Thanks to his resume and his relationship with Geithner, most Treasury watchers initially assumed Sachs would end up as under secretary for domestic finance, a top-ranking position. But, in March, The Wall Street Journal reported that Sachs would remain a counselor. It's not clear what precipitated the decision, but a Treasury spokesman says there were no vetting issues and that Sachs opted against taking it for unspecified personal reasons.

Whatever his formal title, it's hard to think of Sachs as anything other than Geithner's senior financial official--a position he'll retain for the foreseeable future. He is buying a house in Washington, and his family will move down from Westchester later this summer. Sachs is also staffing up--he now oversees a staff of a half-dozen aides, most of them plucked from Wall Street. (The team was deeply involved in the mid-July decision to withhold additional aid from CIT, the bank holding company then on the verge of collapse.)

The heavy reliance on informal counselors like Sachs does raise basic questions of accountability. For example, Treasury recently announced the nine money managers with whom it will partner to purchase toxic assets. The arrangement could prove highly lucrative, and competition for the slots was intense--Treasury received more than 100 applications. Given the potential for conflicts of interest, and the fact that we won't always have someone as widely respected as Sachs designing such a program, it might be nice if the person in his position had to undergo a full Senate scrubbing. (In fairness, Treasury's career staff vetted the applications and made the actual decisions.)

On the other hand, there's a reason Geithner has leaned so heavily on his counselors: His department simply lacks a reserve of financial-market expertise, even when fully staffed. Compared with the finance ministries of other countries, Treasury's regulatory role has traditionally been weak. That's made it a less than desirable destination for sharp Wall Street minds looking for public sector work. "Think about what the Treasury Department's here for," says one official. "To pay the bills, issue debt, collect taxes, that sort of thing. Institutionally, were we prepared to design a convertible-preferred security?"

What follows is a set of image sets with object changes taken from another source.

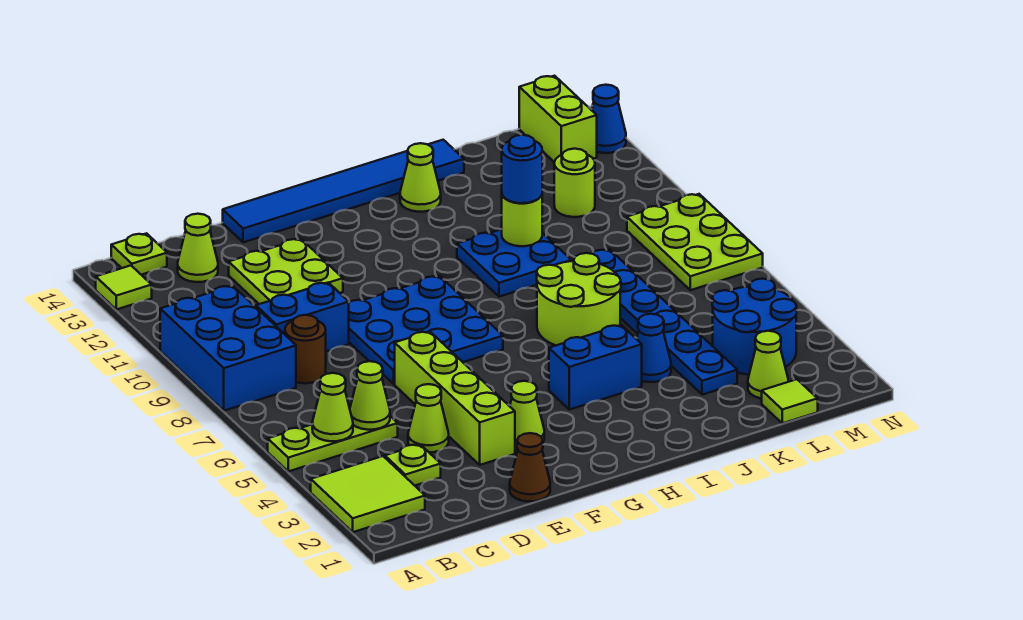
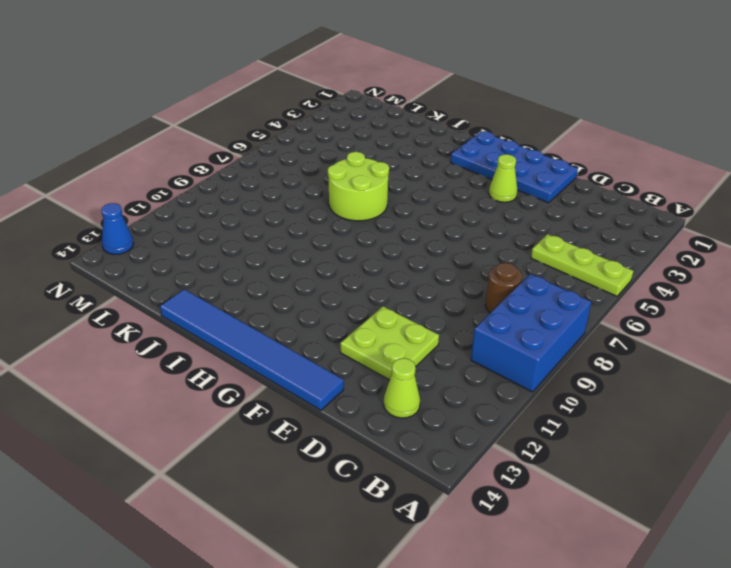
blue plate E1:H2 level 1 -> brown cone E1 level 1
none -> lime tile A2:B3 level 1
none -> lime tile A13 level 1
none -> lime plate B14 level 1
none -> lime plate C3 level 1

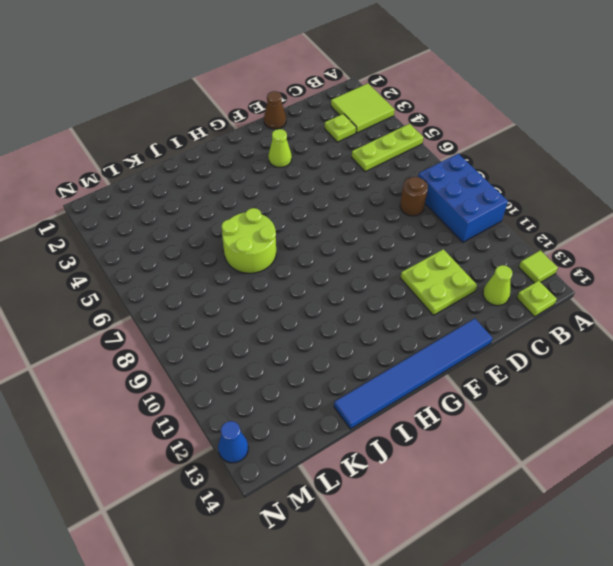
none -> blue brick C9:D9 level 1
none -> lime cone D4 level 1
none -> lime brick E3:E6 level 1
none -> blue plate E7:G9 level 1

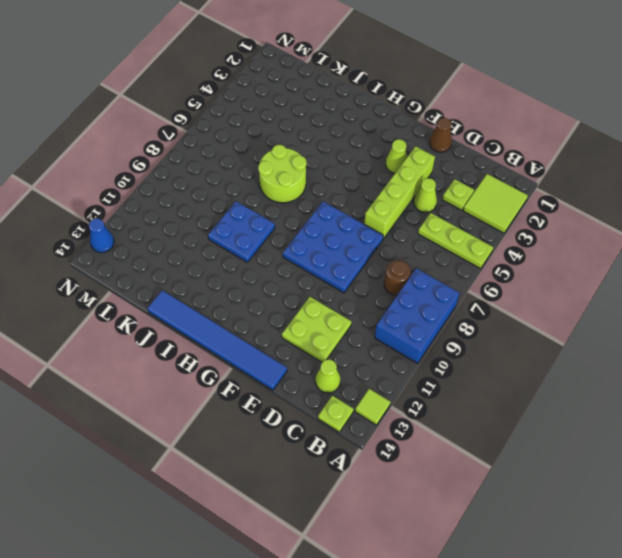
none -> blue brick C9:D9 level 1
none -> blue brick H4:I4 level 1
none -> lime cone I13 level 1
none -> blue cone J4 level 1

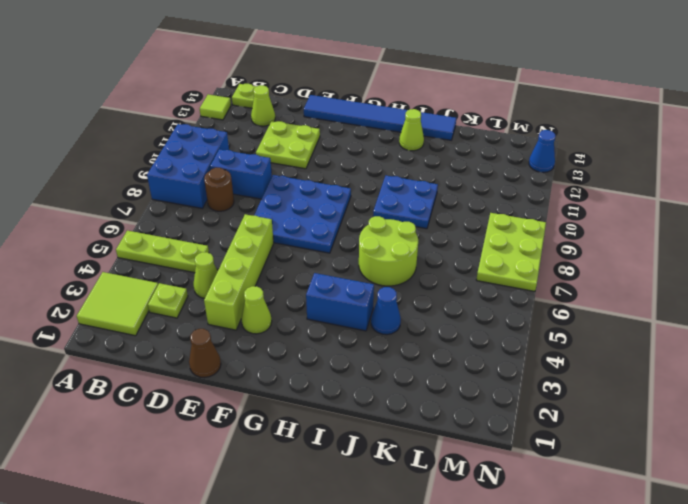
none -> blue plate K3:K8 level 1
none -> lime tile L1 level 1
none -> lime cone L2 level 1
none -> blue round brick L3:M4 level 1

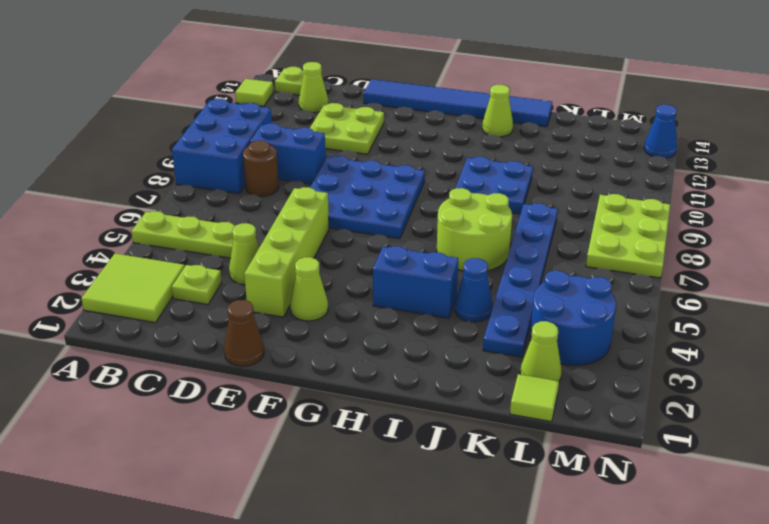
none -> lime round brick L11 level 1
none -> lime brick M13:M14 level 1
none -> lime cone B5 level 2
none -> lime cone C5 level 2

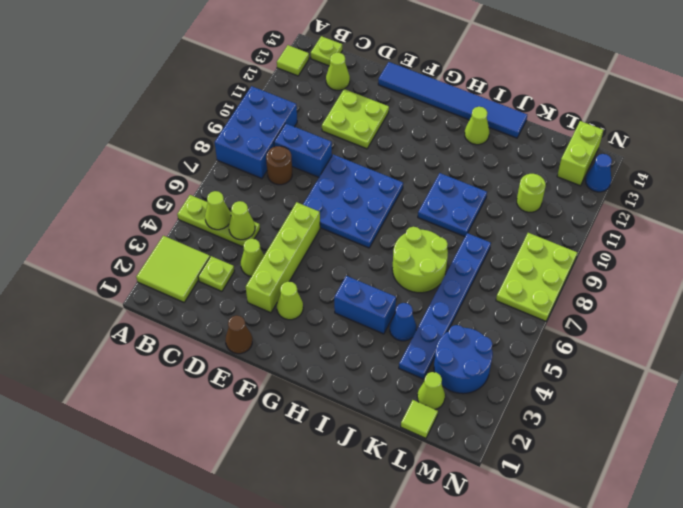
none -> lime round brick J10 level 2
none -> blue round brick J10 level 3

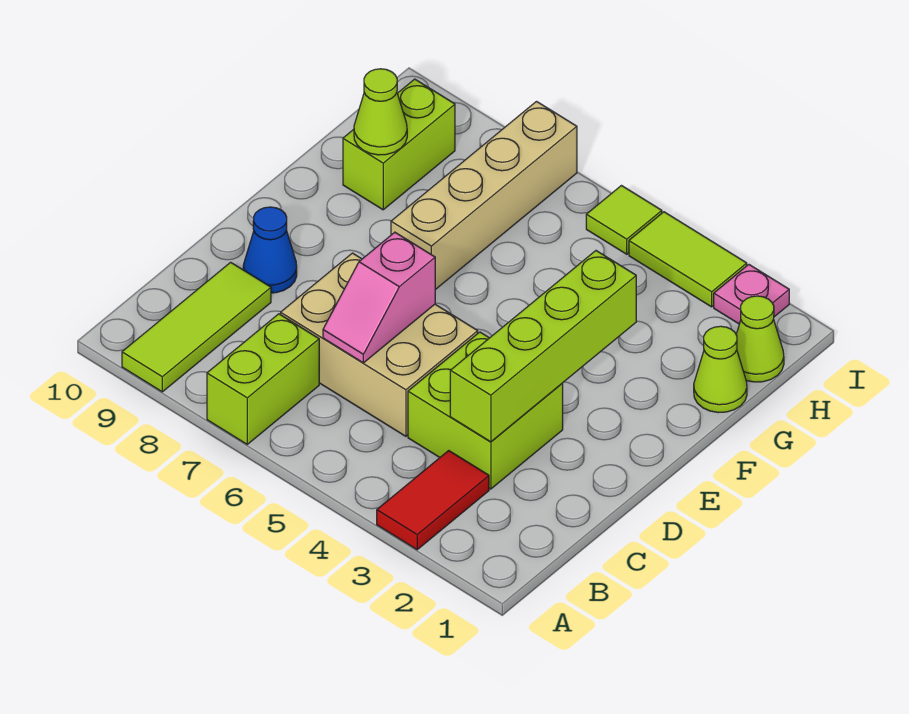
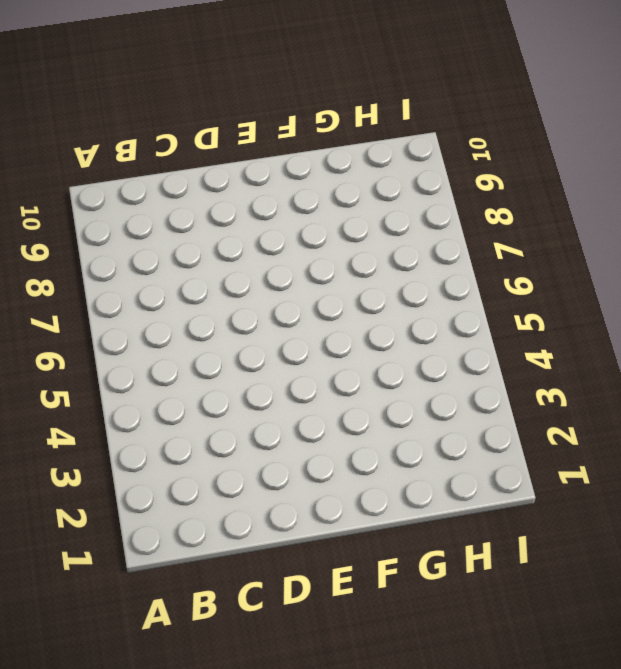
none -> red tile A3:B3 level 1
none -> lime brick A7:B7 level 1
none -> lime tile A9:C9 level 1

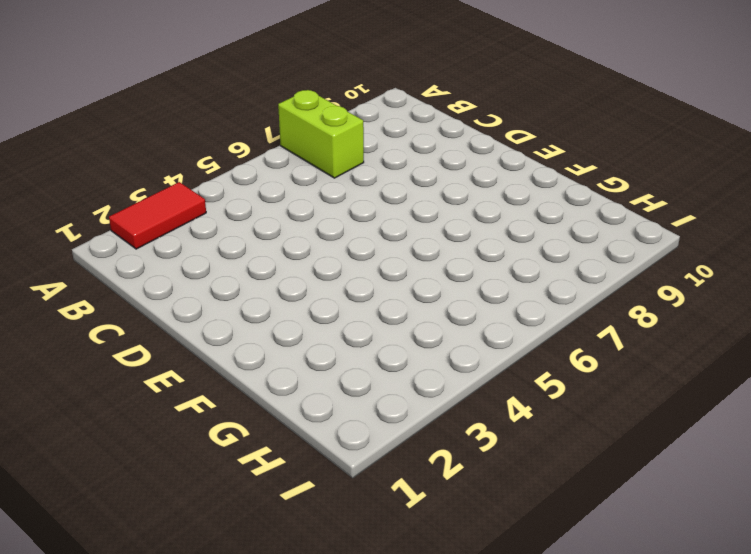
red tile A2:A3 level 1 -> red tile A3:B3 level 1
none -> lime tile A9:C9 level 1
none -> lime brick C3:D4 level 1
none -> tan brick C5:D7 level 1

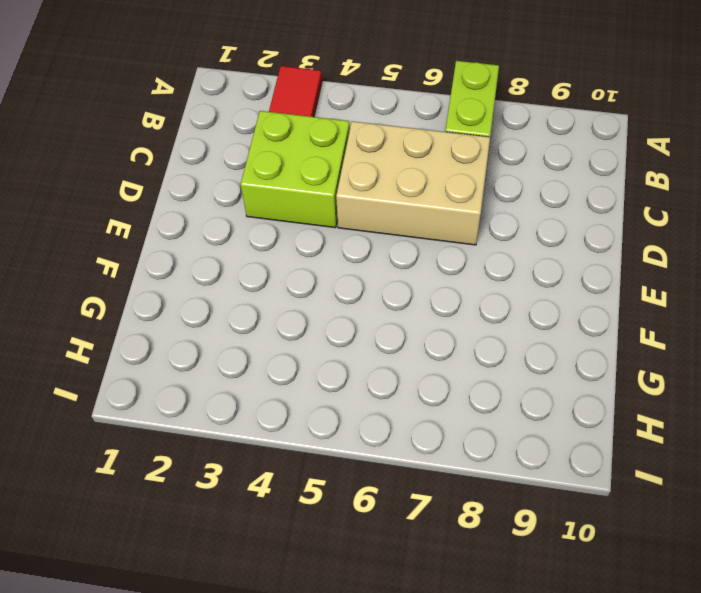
none -> lime tile A9:C9 level 1
none -> blue cone D9 level 1
none -> tan brick F7:I7 level 1

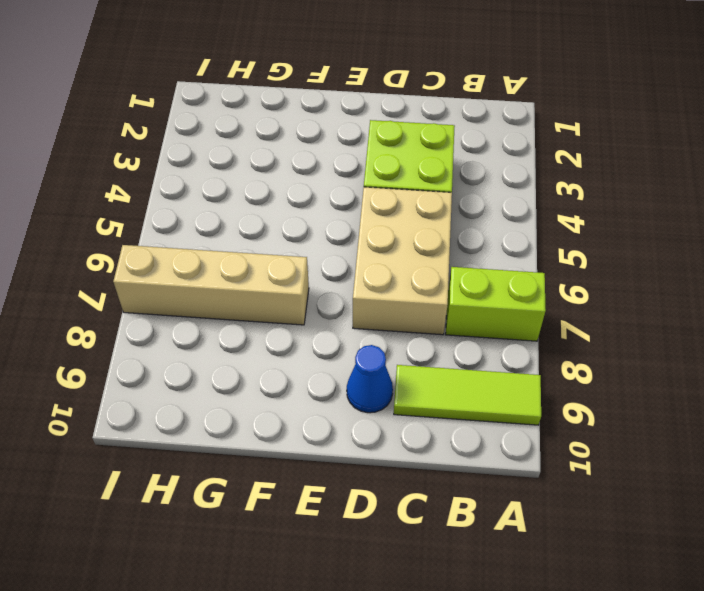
none -> red tile A3:B3 level 1
none -> lime cone G1 level 1
none -> lime brick G9:H9 level 1

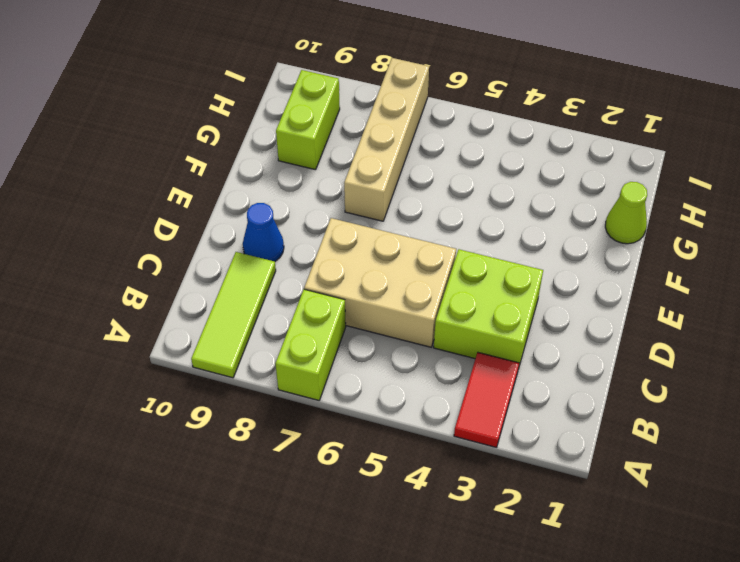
none -> lime cone H1 level 1
none -> pink plate I2 level 1
none -> lime tile I3:I4 level 1

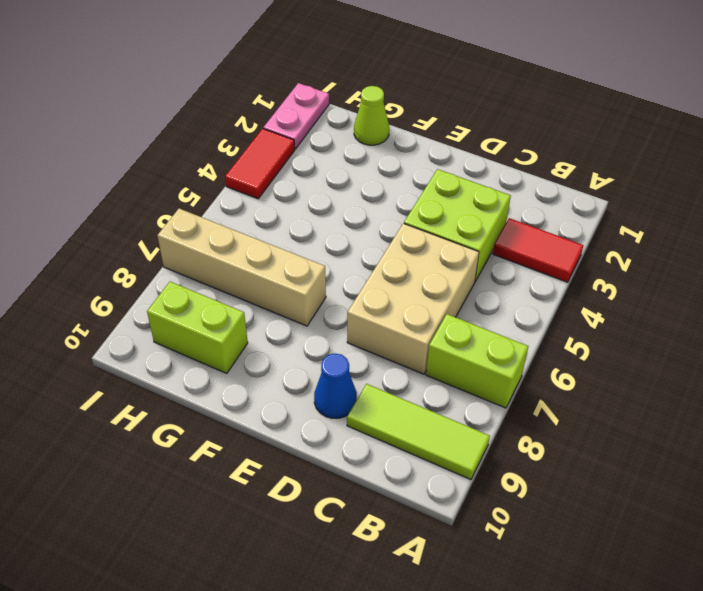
pink plate I1:I2 level 1 -> pink plate I2 level 1
red tile I3:I4 level 1 -> lime tile I3:I4 level 1
none -> lime cone H1 level 1
none -> lime tile I5 level 1
none -> lime brick C3:F3 level 2

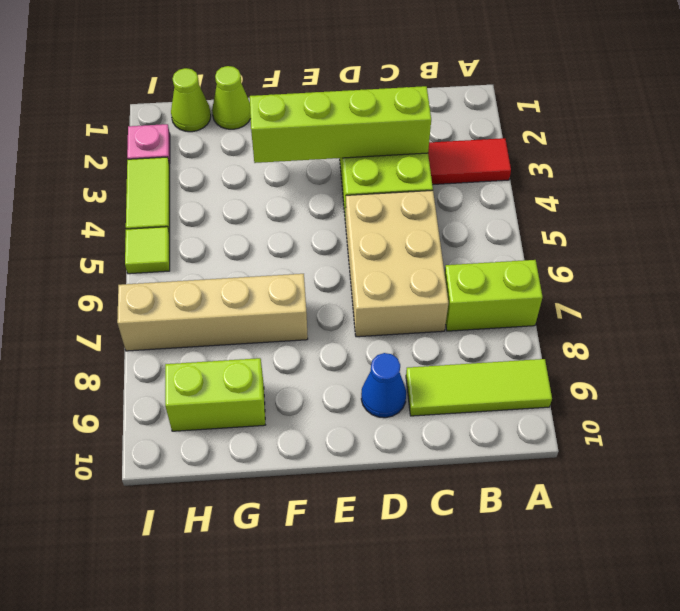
none -> pink slope C6:D6 level 2 top D
none -> lime cone G9 level 2

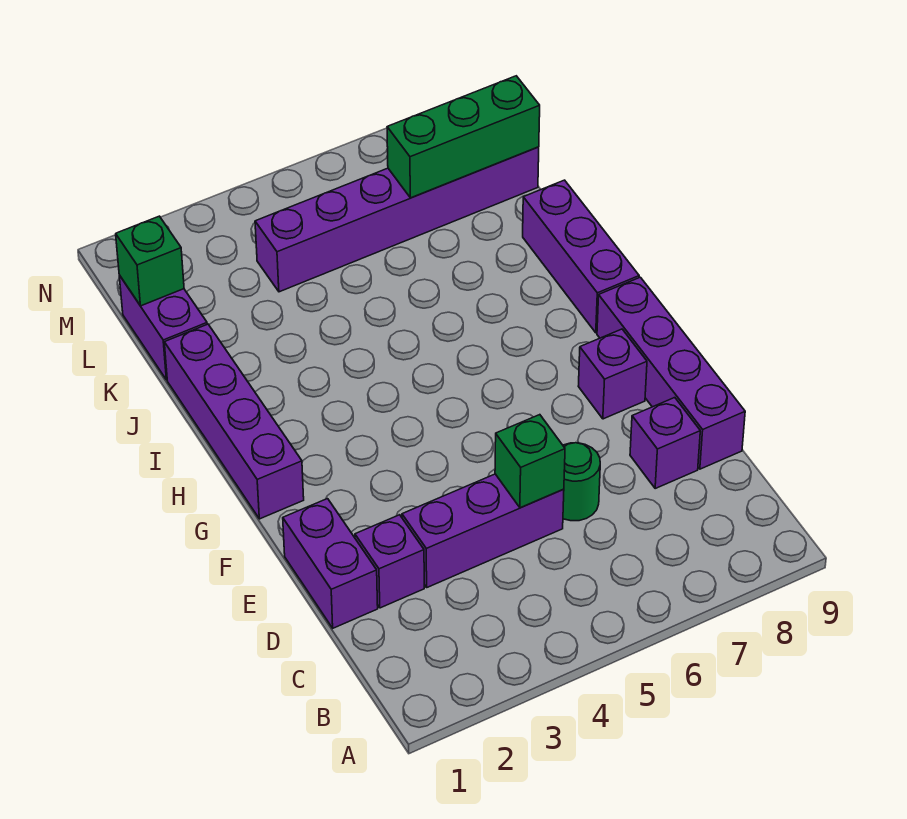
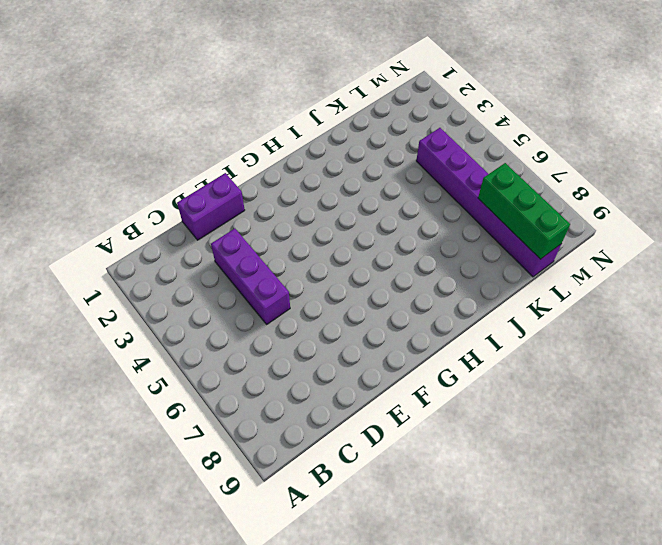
none -> purple brick D2 level 1
none -> green round brick D6 level 1
none -> purple brick D8 level 1

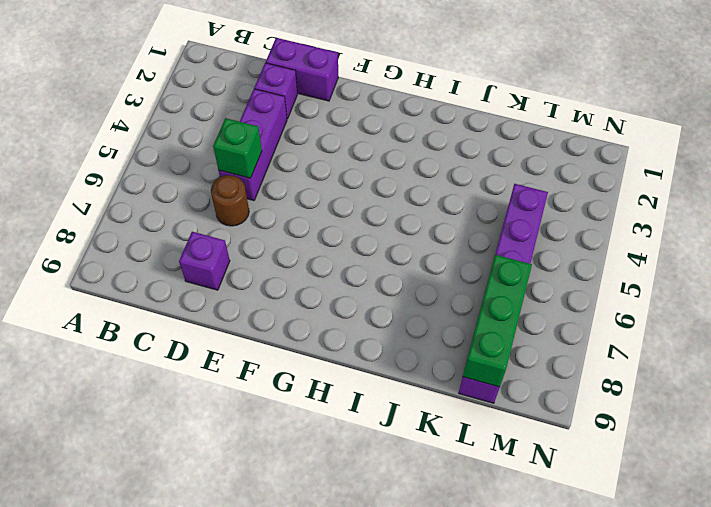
brown round brick D6 level 1 -> green round brick D6 level 1
none -> purple brick D9:G9 level 1
none -> purple brick F8 level 1
none -> purple brick G1:J1 level 1

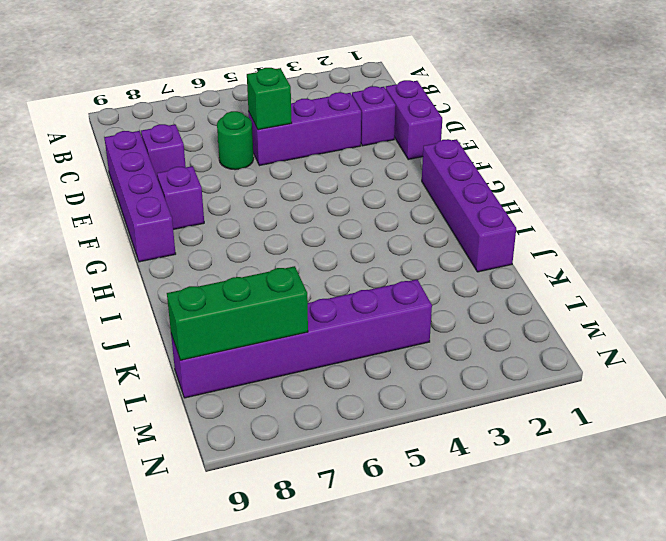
none -> purple brick H9:J9 level 1
none -> purple brick K1:L1 level 1
none -> green brick L1 level 2

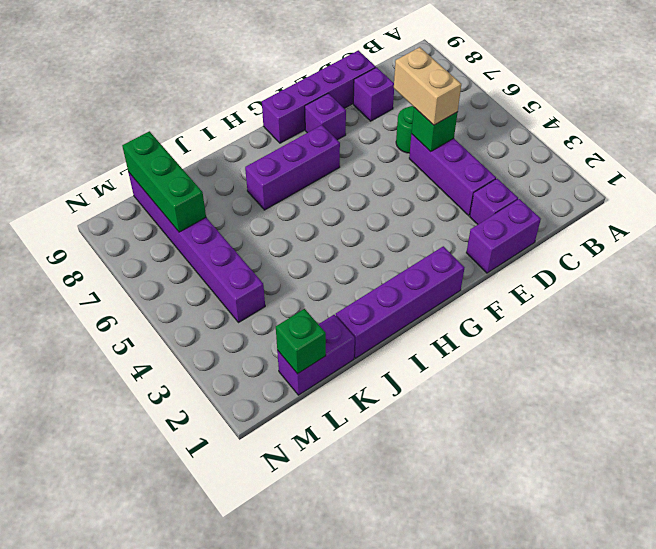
tan brick D5:D6 level 3 -> none
purple brick G7:I7 level 1 -> purple brick H9:J9 level 1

Until recently, Treasury's lack of Wall Street heft wasn't necessarily a problem: Postwar recessions occurred when the Fed raised interest rates to prevent the economy from overheating, not when a bubble burst. But, as both Summers and Krugman have pointed out, recent recessions have followed progressively more serious financial turmoil--the S&L crisis of the late 1980s, the dot-com bust in 2000, and the current real-estate collapse. These recessions render the old playbook of lower interest rates and fiscal stimulus less effective and require a far more intricate government response.

Inevitably, it's Treasury that must lead in this terrifying new order. Which is why its limitations have become so glaring. "The Pentagon is geared up to fight two wars at once, that's the mission. The White House is a crisis management operation, it runs twenty-four hours a day," says one Treasury official. "We want that capability." And so, once the dust settles, Geithner is determined to put Treasury on a Pentagon-style footing. "One of things I hope to be able to do is leave a stronger institutional architecture in domestic finance with more depth in the career staff, more weight, more full-scale expertise in markets, regulatory policy, economics, the legal financial area," he told me. When that day comes, you probably still won't see much of Lee Sachs. But you can bet he'll be manning the situation room.

Noam Scheiber is a senior editor at The New Republic.